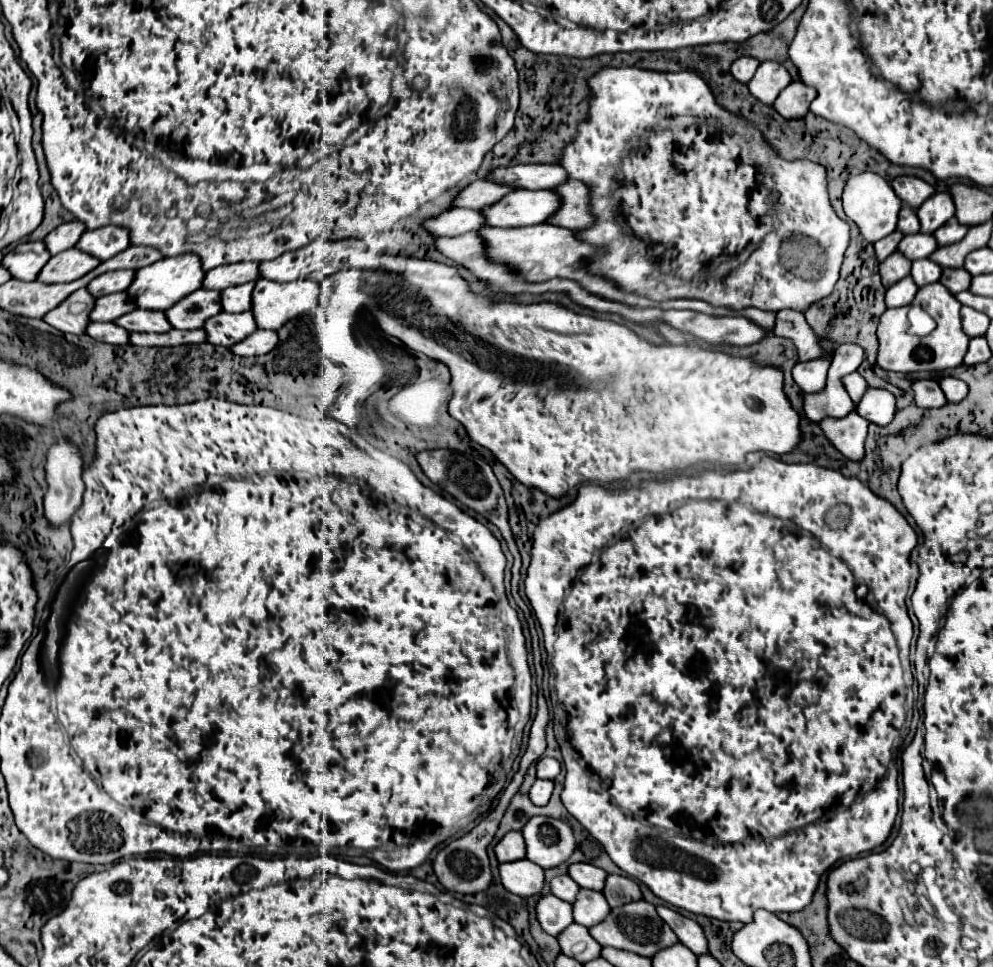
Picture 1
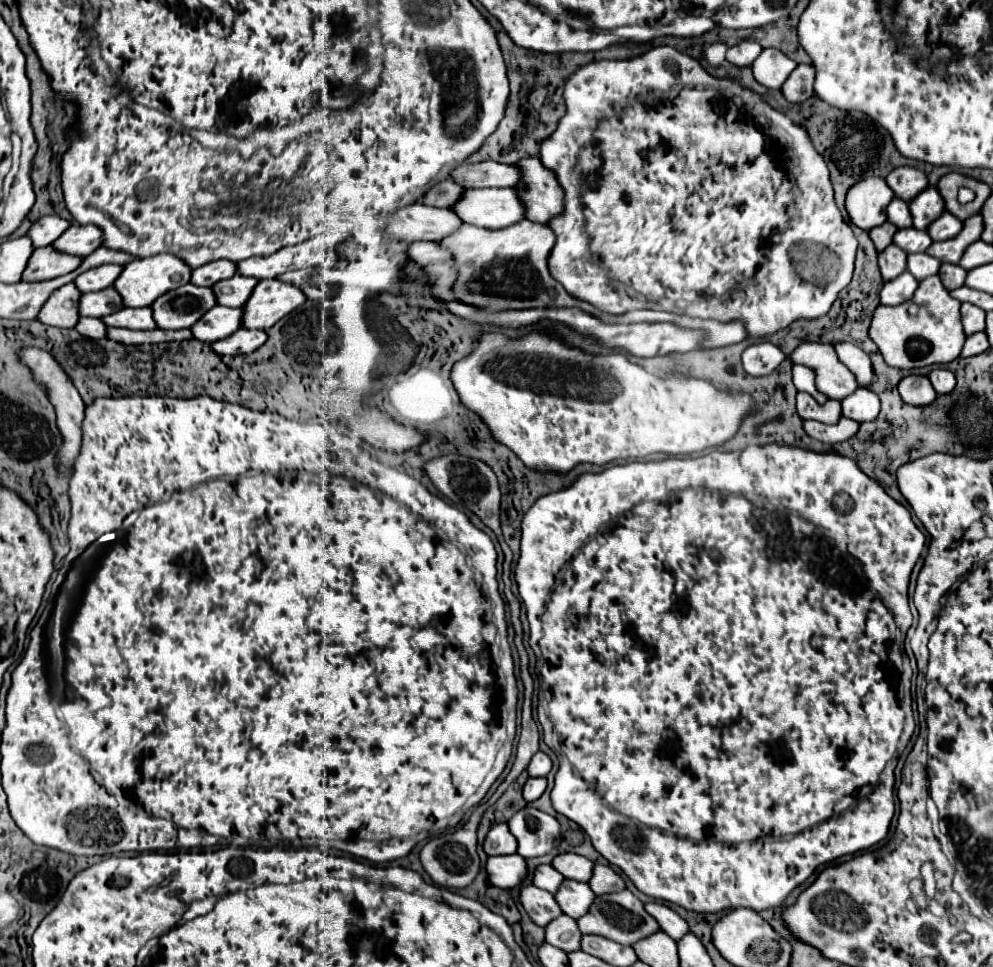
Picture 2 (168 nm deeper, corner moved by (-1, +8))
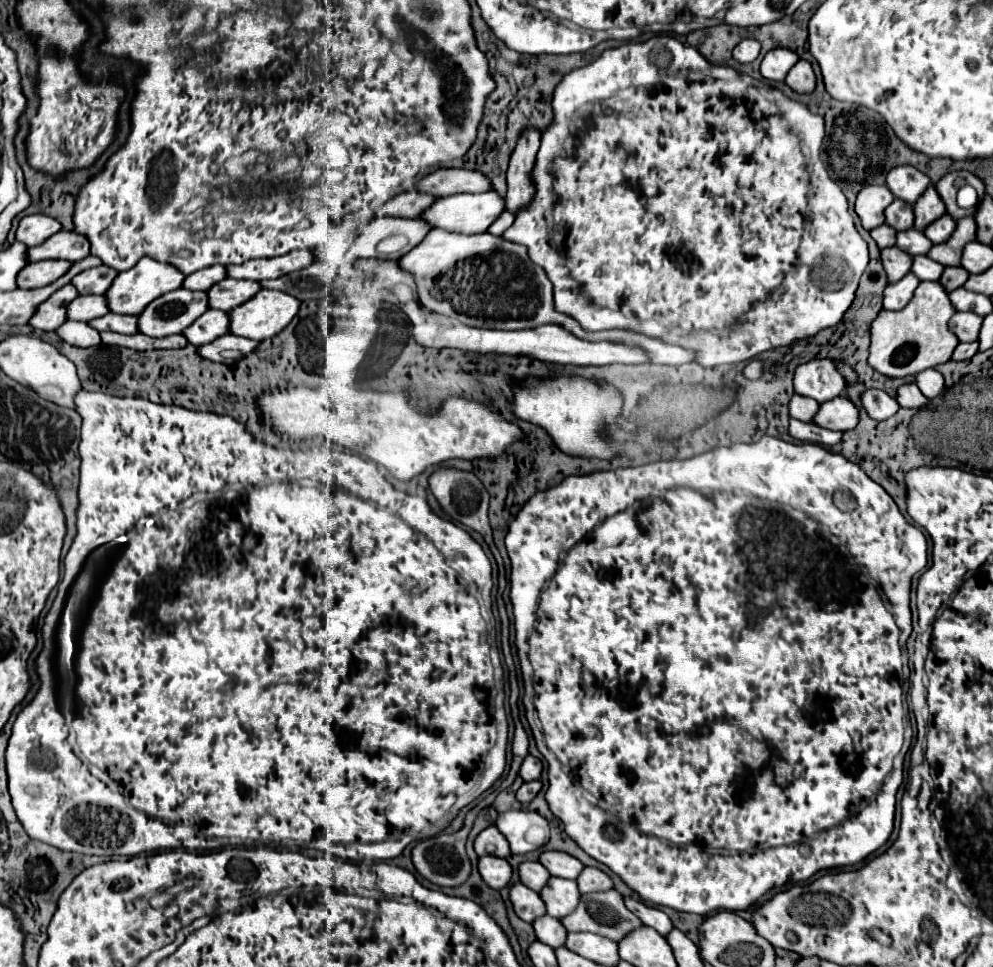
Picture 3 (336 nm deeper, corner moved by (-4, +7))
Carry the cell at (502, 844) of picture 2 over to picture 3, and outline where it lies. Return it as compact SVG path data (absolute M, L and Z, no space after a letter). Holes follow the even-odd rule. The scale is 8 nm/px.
M488 827L484 829L476 841L474 841L474 851L482 857L482 855L496 855L496 857L508 857L510 855L510 847L508 847L508 839L498 831L498 827Z

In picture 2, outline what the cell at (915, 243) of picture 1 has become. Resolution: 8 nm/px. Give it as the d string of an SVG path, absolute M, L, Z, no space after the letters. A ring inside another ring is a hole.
M903 228L897 230L897 234L893 236L893 244L897 244L899 248L903 248L905 252L925 252L931 246L931 238L925 230L917 230L917 228Z

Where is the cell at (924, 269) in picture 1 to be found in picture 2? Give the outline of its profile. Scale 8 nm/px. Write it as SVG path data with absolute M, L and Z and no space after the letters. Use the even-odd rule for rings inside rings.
M909 254L909 262L907 262L907 270L917 278L923 280L927 276L933 276L939 272L941 262L929 254Z

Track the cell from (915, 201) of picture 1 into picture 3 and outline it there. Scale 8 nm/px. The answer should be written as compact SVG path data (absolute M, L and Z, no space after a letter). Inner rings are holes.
M902 165L902 167L890 169L886 177L886 185L898 199L906 203L914 203L926 191L926 187L930 185L930 179L916 167Z

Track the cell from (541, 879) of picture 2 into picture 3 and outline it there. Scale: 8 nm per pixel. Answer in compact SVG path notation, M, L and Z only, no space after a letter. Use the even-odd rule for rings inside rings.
M526 861L520 865L520 881L534 889L540 891L550 879L550 873L546 871L546 867L542 867L542 863L534 863L534 861Z

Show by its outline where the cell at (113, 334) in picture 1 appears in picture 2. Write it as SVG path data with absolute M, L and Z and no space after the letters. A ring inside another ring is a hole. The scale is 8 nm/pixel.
M79 318L79 322L75 324L75 330L77 330L79 334L83 334L85 338L99 340L99 338L105 336L107 326L105 326L99 318Z

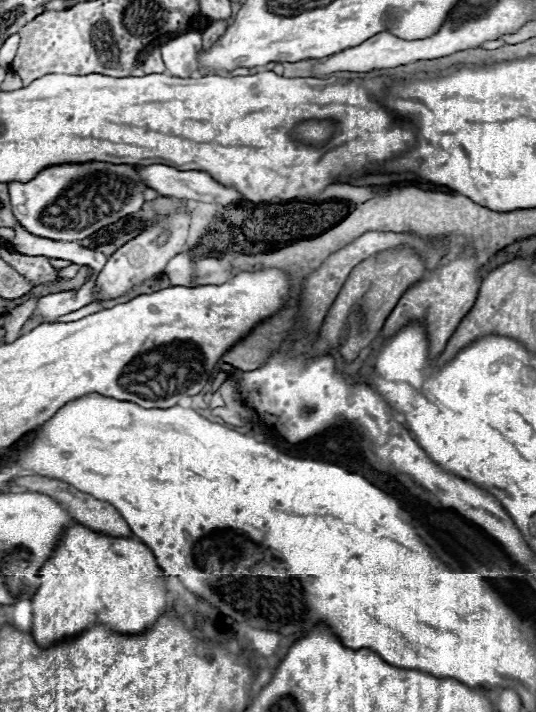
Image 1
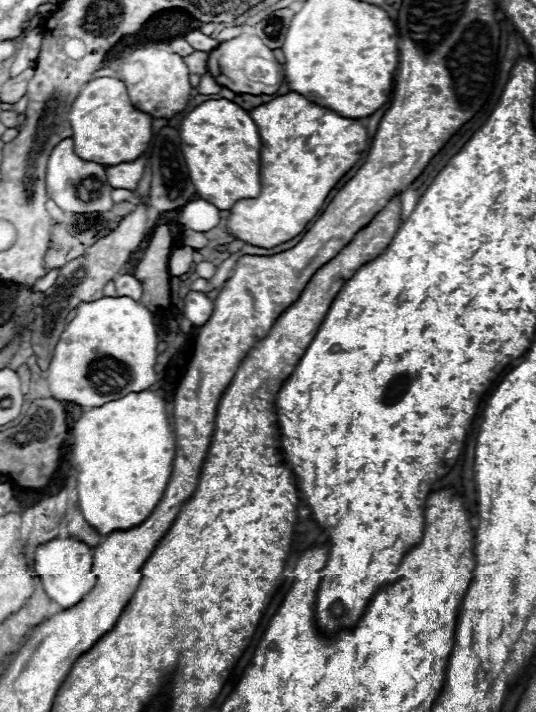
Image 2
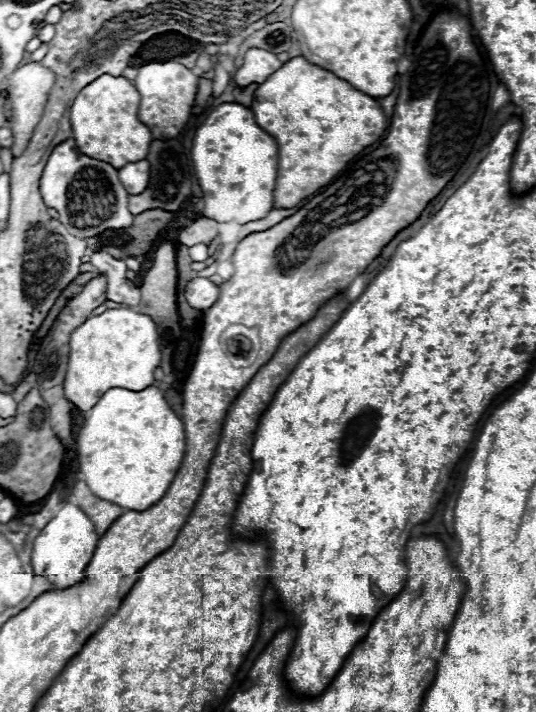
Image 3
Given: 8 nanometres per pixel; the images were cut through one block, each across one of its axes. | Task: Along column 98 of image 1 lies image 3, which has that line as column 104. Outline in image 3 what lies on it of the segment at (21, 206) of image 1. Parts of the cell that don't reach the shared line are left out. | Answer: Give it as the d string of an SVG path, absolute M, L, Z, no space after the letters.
M74 138L64 140L52 150L40 178L40 194L48 208L58 210L66 230L78 238L90 238L108 228L132 226L134 216L128 210L128 192L118 180L118 170L80 154Z

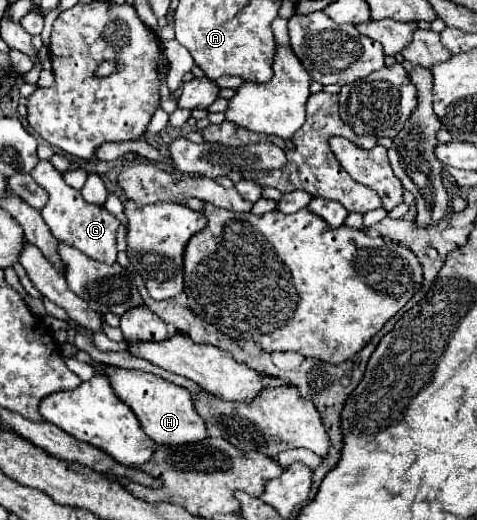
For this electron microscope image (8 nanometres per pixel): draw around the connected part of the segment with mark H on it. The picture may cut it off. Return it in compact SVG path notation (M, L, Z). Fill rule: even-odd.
M108 366L104 372L114 392L122 402L126 402L136 418L140 420L140 426L146 436L150 436L160 446L178 446L178 444L194 444L202 438L208 438L208 430L204 426L202 416L194 410L192 396L186 388L180 388L160 376L140 372L140 370L124 370L116 366Z

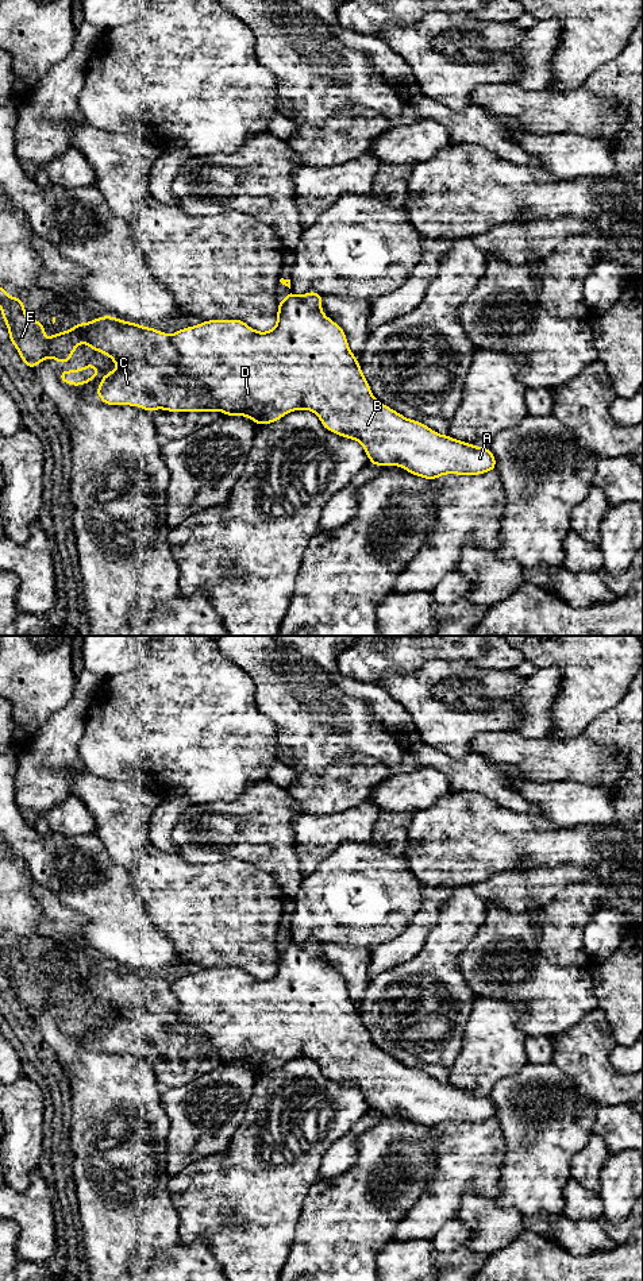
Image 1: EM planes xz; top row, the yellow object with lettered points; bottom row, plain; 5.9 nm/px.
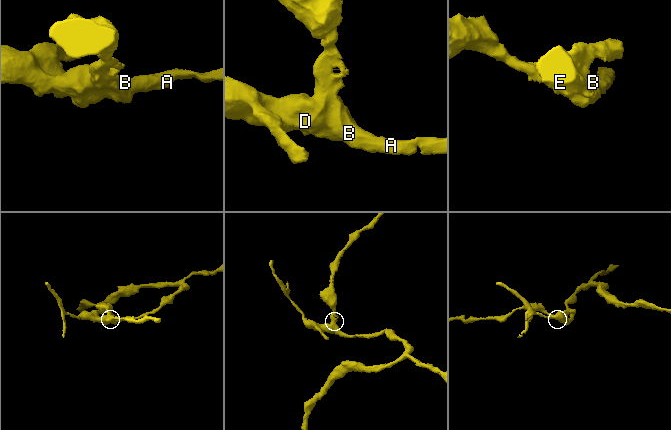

_Assigned task_
How many lines of these entries hold the string "moved"? Answer with the number alone.

_Exercise result_
2